これから、私はどうなってしまうのだろう。

「シュリエル様。」

侍女が声を掛けに来た。
ヴェルド様に抱かれてしまうのが怖くて、ついつい長風呂になってしまったからだろう。
心臓がドキリと跳ねた。

とはいえ風呂場に籠城するわけにもいかず。

「は、はい。今出ます。」

そして、侍女に手伝われながら身支度を済ませた私は、ヴェルド様の寝室へ向かった。

ドアの前まで来て、ノックをしようと上げた手が止まる。

嫌だ…嫌…ヴェルド様とは、したくない。
怖い。怖いよ…。

グッと拳を握りしめて震えていると。

「おい、何をしている。早く入ってこいシュリエル。
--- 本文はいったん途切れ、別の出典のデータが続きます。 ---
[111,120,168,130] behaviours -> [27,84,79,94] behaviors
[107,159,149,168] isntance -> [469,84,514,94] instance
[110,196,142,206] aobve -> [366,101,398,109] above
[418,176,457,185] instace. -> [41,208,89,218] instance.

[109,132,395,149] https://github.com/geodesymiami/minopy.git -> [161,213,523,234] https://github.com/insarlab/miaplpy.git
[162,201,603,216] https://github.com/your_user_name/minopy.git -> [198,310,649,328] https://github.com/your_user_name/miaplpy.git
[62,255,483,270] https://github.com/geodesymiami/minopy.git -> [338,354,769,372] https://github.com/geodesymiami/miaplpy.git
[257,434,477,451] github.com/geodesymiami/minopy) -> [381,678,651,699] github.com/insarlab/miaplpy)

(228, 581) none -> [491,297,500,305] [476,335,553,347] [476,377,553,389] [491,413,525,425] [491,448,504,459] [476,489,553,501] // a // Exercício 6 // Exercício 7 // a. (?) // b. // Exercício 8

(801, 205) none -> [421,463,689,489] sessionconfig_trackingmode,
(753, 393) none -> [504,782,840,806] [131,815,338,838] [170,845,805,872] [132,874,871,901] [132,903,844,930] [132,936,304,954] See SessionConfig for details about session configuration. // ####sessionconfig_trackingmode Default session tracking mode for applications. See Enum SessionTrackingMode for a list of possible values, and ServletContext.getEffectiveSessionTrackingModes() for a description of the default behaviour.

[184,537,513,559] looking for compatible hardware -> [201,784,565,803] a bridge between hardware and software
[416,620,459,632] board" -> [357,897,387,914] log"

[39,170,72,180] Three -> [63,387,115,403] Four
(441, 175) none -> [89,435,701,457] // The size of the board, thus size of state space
」

「っ…!」

私の気配に気づいたらしいヴェルド様に呼ばれ、仕方なく部屋に入った。

でも、恐ろしくてドアのすぐそばから動けない。

「随分と長かったな。」

「っ…」

咎めるような言葉に、ビクリと震える。
だって、仕方ないじゃない。
突然こんな状況になって、混乱しているし、何より初めてがこんな形でなんて、辛すぎる。